IRAP's Vietnam Home-to-School Travel Safety Program
One of the Top 20 Most Influential Projects of 2024
For making roads safer through innovative AI technologies
Region: Asia Pacific Sector: Infrastructure UN SDGs: 3, Good Health and Well-being; 9, Industry, Innovation and Infrastructure; 11, Sustainable Cities and Communities
Worldwide, car ownership is at an all-time high. Despite global improvements in the variety and accessibility of public transportation in urban areas, the car craze shows no signs of pumping the brakes. Ownership rates have increased steadily every year since 1980, and today, there are more than one billion cars on the road. It’s not surprising, then, that road traffic accidents are among the top 10 causes of death in the world, and for children, they are the number one cause of death, especially in developing countries. Many of these deaths, especially those that involve pedestrians, could be prevented by “promoting efficient patterns of land use and providing shorter, safer routes for vulnerable road users,” according to the Population Reference Bureau, a research organization that improves human health and well-being through evidence-based policies and practices.

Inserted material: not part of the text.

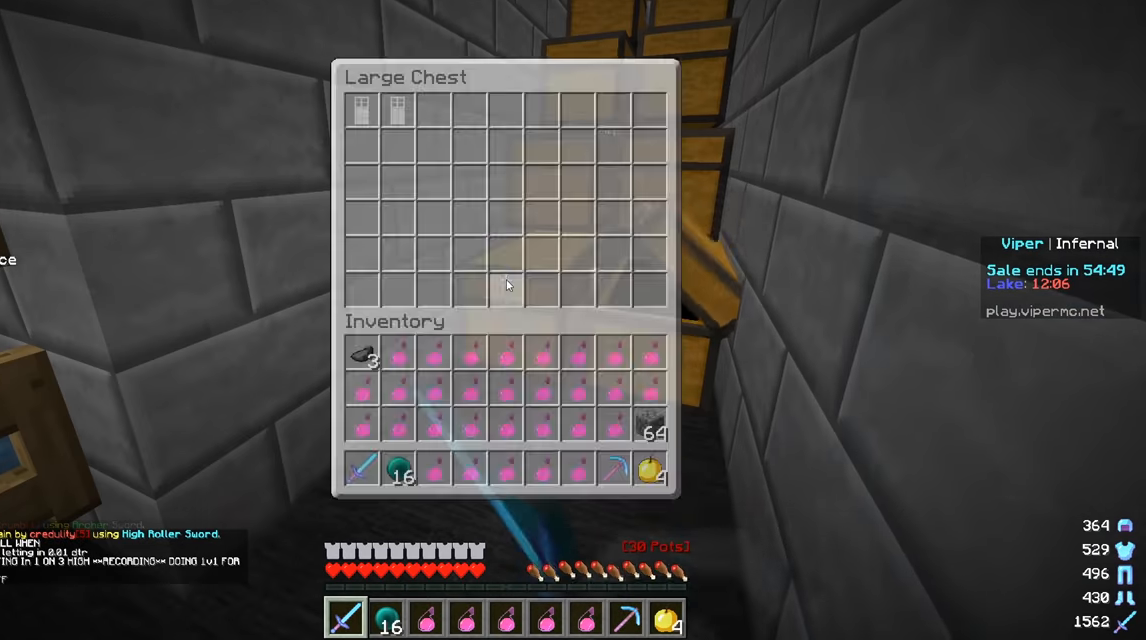
{"keys": [], "mouse": [], "events": [[150, "s", "down"], [267, "a", "down"], [300, "s", "up"], [383, "a", "up"]]}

But how do cities or countries implement these two key recommendations on a practical level? The International Road Assessment Programme (IRAP), a nonprofit working to eliminate high-risk roads around the world, has an answer. In 2023, it introduced the project AI&Me: Empowering Youth for Safer Roads in Vietnam to improve road safety for children and adolescents along routes to and from school. Young people between the ages of 10 and 24 suffer high rates of injuries due to poor road safety — 17.2 percent of road-related fatalities in Vietnam are in this age group. The program was deployed in three urban areas — Ho Chi Minh City, Pleiku City, and Yen Bai City — and began by collecting data from 1,063 schools in these areas. The project team used big data to determine which schools present the highest risks when it comes to getting to or from their campus.
But in addition to data generated by artificial intelligence (AI), a cornerstone of the AI&Me project is the “me” part. Students were encouraged to use a purpose-designed mobile application, Youth Engagement App (YEA), to report sites where they feel safe or unsafe along the routes they travel to school. Students dropped pins that marked 20,000 safe or unsafe sites, coupling the pins with comments about risks they’ve witnessed.

Around 100 schools were identified as high-risk after IRAP and its partners analyzed the data and student reports and considered them in tandem. By assigning schools a star rating (1 star indicates the least safe area/school; 5 represents the safest), IRAP signaled to city governments which schools and surrounding areas need to be able to prioritize for infrastructure improvement. While there is still more work to be done, the IRAP team, partners, and donors were able to improve seven schools, while municipal governments made 87 improvements across 13 other schools with the collaboration of public and private stakeholders.
The data live on a platform called Citizen Portal, which is accessible to the general public and can be used by various community groups and individuals to advocate for road safety improvements and infrastructural enhancements. Government officials can also consult the portal to help them prioritize projects — as such, it is a crucial tool in a context where limited resources prevent fixing all of the identified problems.
Students themselves report their confidence in the project as a vehicle for meaningful change that can improve safety on their school routes. One ninth grader in Pleiku City recounted her experience with the YEA app for project partners. She reported that the app allowed her to flag a number of dangerous potholes along the route to Nguyen Du Secondary School. She immediately recognized that peers who also reported the potholes could collectively create a record of risk that might motivate government officials to take corrective action. The student became more active in community improvement initiatives once she saw that IRAP’s project resulted in concrete change.